Threats, intimidation, and coercion are illegal under the federal Voting Rights Act, even if they don’t succeed. But “success” might be achieved simply by creating the impression among the public—especially among black Americans, for whom there’s a long history of racism around voting—that voting is so great a danger that it’s not worth trying. Said Jonathan Diaz of the nonpartisan Campaign Legal Center: “When you think about [tens of thousands] of potential poll observers or poll watchers going from a suburban county into a more urban area, ostensibly to monitor for evidence of voter fraud, [a] major concern[] . . . is the potential for voter intimidation, especially when you consider the racial dynamics of some of these communities and some of the accusations that were made in the wake of the 2020 election.”
Bear in mind, too, that nearly one in five polling places in the United States is a church, and hostility towards places of worship has been rising in America. Last August, the U.S. attorney for Ohio issued a warning “about best practices for preventing targeted violence and guidance for how houses of worship can protect themselves against acts of vandalism and arson.” On Tuesday, DOJ announced it will be monitoring compliance with the VRA in Portage County, Ohio, after “voters raised concerns about intimidation resulting from the surveillance and the collection of personal information regarding voters, as well as threats concerning the electoral process.” Meanwhile, authorities in Paris, Texas, opened an investigation last week into a suspicious fire of the Love Tabernacle Church on September 29, in which the perpetrators left racist graffiti stating, “Leave Town [N-Word].”

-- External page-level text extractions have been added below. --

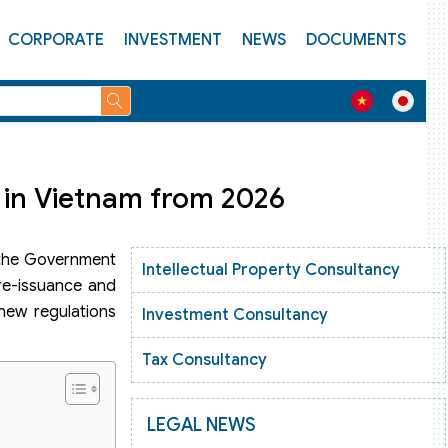
CORPORATE
INVESTMENT
NEWS
DOCUMENTS
 in Vietnam from 2026
, the Government
Intellectual Property Consultancy
 re-issuance and
new regulations
Investment Consultancy
Tax Consultancy
LEGAL NEWS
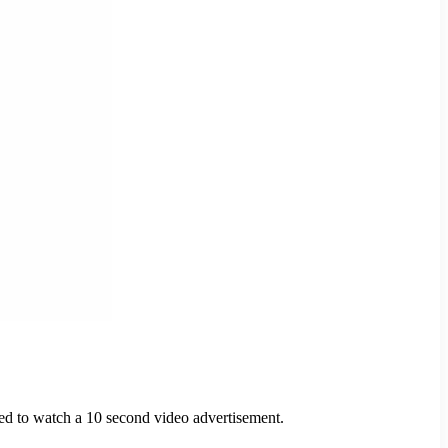
need to watch a 10 second video advertisement.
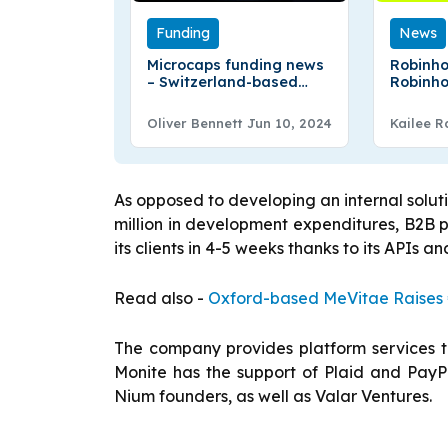
Funding
News
Microcaps funding news
Robinho
– Switzerland-based
Robinho
Microcaps AG Secures
offerin
€9.6M in Series A Round
Oliver Bennett
Jun 10, 2024
Kailee R
Funding
As opposed to developing an internal solut
million in development expenditures, B2B
its clients in 4-5 weeks thanks to its APIs a
Read also -
Oxford-based MeVitae Raises €
The company provides platform services to 
Monite has the support of Plaid and PayPa
Nium founders, as well as Valar Ventures.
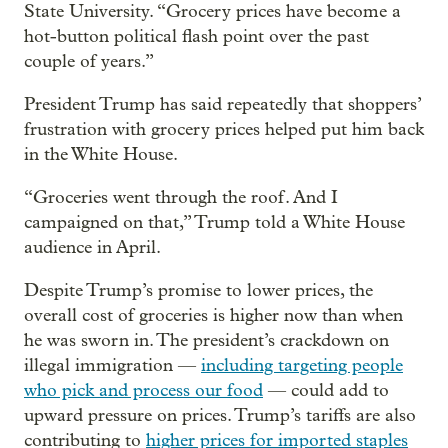
State University. “Grocery prices have become a
hot-button political flash point over the past
couple of years.”
President Trump has said repeatedly that shoppers’
frustration with grocery prices helped put him back
in the White House.
“Groceries went through the roof. And I
campaigned on that,” Trump told a White House
audience in April.
Despite Trump’s promise to lower prices, the
overall cost of groceries is higher now than when
he was sworn in. The president’s crackdown on
illegal immigration —
including targeting people
who pick and process our food
— could add to
upward pressure on prices. Trump’s tariffs are also
contributing to
higher prices for imported staples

THE INJECTION OF VIOLENCE into elections has grave implications for democracy. In their seminal work How Democracies Die, Steven Levitsky and Daniel Ziblatt write that a political party’s endorsement of political violence is one of the historical hallmarks of a democracy under threat. Said Ziblatt in an interview: “Political violence is a really bad sign . . . that’s certainly connected to fascism.” He explained:
Those who threatened political violence suddenly gain more influence. The way that politics is supposed to work in a democracy is that politicians are supposed to make decisions based on what they think their constituents want, or what they think is the right thing to do. If they don’t do what the voters want, the voters vote him out. But if you have violence, the shadow violence hanging over these decisions, this is clearly not democratic. And it’s a basic violation of key principles of human rights and so on. And so I think it’s really, really very frightening.

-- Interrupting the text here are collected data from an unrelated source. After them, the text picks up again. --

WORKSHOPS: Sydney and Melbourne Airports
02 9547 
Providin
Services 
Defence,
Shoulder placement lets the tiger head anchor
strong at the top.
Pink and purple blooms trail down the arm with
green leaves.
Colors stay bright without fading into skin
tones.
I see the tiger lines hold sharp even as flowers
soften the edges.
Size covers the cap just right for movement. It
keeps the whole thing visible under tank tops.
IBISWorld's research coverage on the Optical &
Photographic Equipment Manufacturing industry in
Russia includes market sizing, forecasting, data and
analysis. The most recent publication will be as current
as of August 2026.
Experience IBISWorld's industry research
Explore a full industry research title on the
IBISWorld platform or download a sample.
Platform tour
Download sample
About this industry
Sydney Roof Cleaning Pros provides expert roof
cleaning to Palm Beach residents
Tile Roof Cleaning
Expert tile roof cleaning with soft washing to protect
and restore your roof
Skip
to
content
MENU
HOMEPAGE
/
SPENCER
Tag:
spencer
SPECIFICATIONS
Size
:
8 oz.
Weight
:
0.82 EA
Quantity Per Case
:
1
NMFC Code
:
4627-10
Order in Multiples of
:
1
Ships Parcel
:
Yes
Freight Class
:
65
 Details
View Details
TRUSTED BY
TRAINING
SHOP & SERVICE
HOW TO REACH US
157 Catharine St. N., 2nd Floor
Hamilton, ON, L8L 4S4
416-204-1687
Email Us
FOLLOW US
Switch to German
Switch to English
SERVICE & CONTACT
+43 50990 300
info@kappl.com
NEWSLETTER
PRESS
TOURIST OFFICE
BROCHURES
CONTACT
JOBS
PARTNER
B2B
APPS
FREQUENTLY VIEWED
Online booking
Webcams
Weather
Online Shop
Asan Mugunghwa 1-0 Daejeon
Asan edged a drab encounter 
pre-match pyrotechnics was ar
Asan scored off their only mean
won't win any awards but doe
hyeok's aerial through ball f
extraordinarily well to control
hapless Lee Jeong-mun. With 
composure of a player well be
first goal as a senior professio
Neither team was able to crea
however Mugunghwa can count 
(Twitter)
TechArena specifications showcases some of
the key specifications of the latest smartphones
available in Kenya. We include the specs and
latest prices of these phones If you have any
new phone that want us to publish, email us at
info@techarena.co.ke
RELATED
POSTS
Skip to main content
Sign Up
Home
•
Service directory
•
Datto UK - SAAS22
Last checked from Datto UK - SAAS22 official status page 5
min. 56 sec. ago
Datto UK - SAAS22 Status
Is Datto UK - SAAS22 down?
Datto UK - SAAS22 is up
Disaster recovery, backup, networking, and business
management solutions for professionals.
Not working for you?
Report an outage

In 2020, sworn witness affidavits—like this very detailed one from Michigan—and interviews revealed that black voters in many locations were uncomfortable with how poll challengers, generally white Republicans, treated them—baselessly harassing them and accusing them without evidence of wrongdoing. Given Trump’s violent rhetoric and the millions of MAGA loyalists who have been led to believe Trump’s Big Lie about 2020 having been stolen, we should be prepared for this year to be far worse.